§ Required work:
Beginning with the line where "-> [424,654,609,667] [80,676,225,687]" occurs, transcribe every line exactly through the last line of the listing below, and no others.

§ Information provided:
◇ ◇ ◇

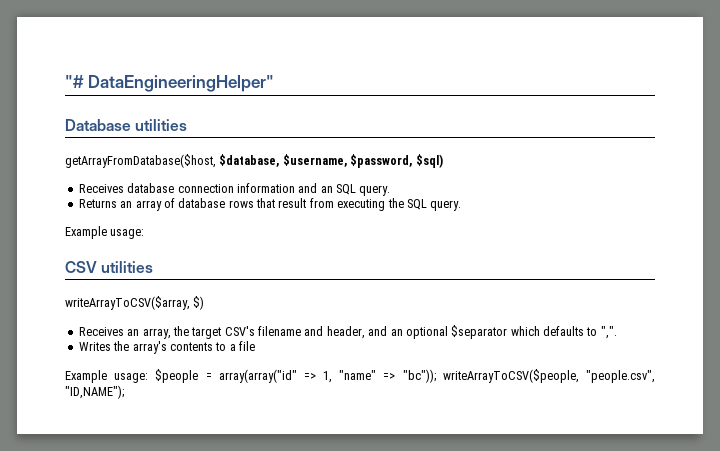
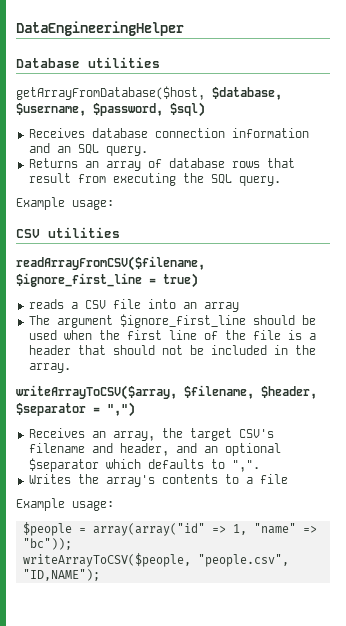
[65,75,274,92] "# DataEngineeringHelper" -> [16,21,184,36] DataEngineeringHelper
[65,296,205,310] writeArrayToCSV($array, $) -> [16,256,205,271] [16,273,198,288] [28,299,239,312] [28,314,316,328] [28,330,316,340] [28,345,316,355] [28,363,71,373] [16,385,317,400] [16,402,135,417] readArrayFromCSV($filename, $ignore_first_line = true) // reads a CSV file into an array // The argument $ignore_first_line should be used when the first line of the file is a header that should not be included in the array. // writeArrayToCSV($array, $filename, $header, $separator = ",")
(149, 378) none -> (114, 506) //
(436, 376) none -> (72, 544) //

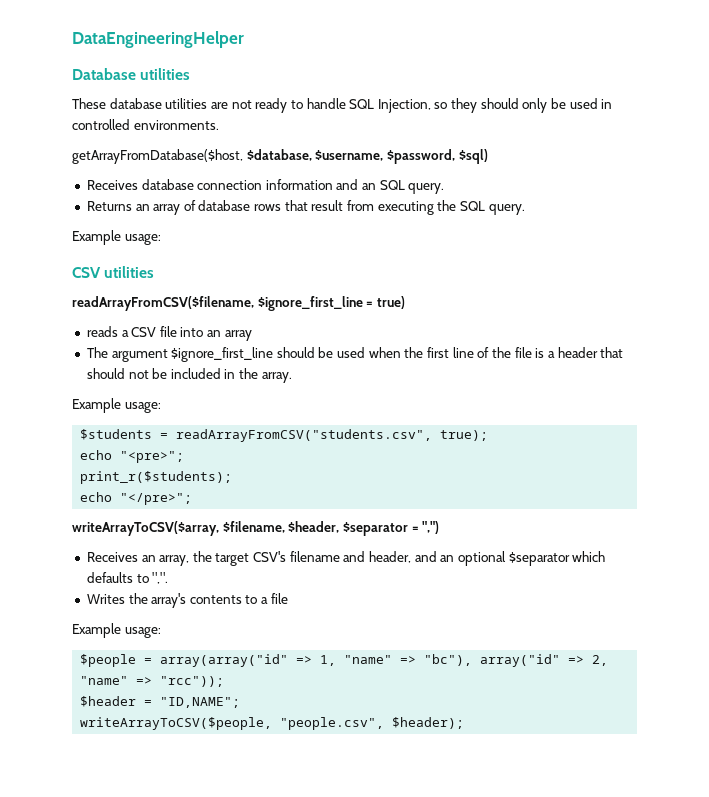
(160, 62) none -> [72,98,613,113] [72,119,219,130] // These database utilities are not ready to handle SQL Injection, so they should only be used in controlled environments.
(71, 368) none -> [72,398,161,413] [80,429,489,442] [80,450,185,463] [80,471,233,484] [80,492,193,505] // Example usage: // $students = readArrayFromCSV("students.csv", true); // echo "<pre>"; // print_r($students); // echo "</pre>";
[22,538,72,550] "bc")); -> [424,654,609,667] [80,676,225,687] [80,696,241,708] "bc"), array("id" => 2, "name" => "rcc")); // $header = "ID,NAME";
[22,569,100,581] "ID,NAME"); -> [392,717,465,729] $header);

◇ ◇ ◇

§ Output of the task:
[22,538,72,550] "bc")); -> [424,654,609,667] [80,676,225,687] [80,696,241,708] "bc"), array("id" => 2, "name" => "rcc")); // $header = "ID,NAME";
[22,569,100,581] "ID,NAME"); -> [392,717,465,729] $header);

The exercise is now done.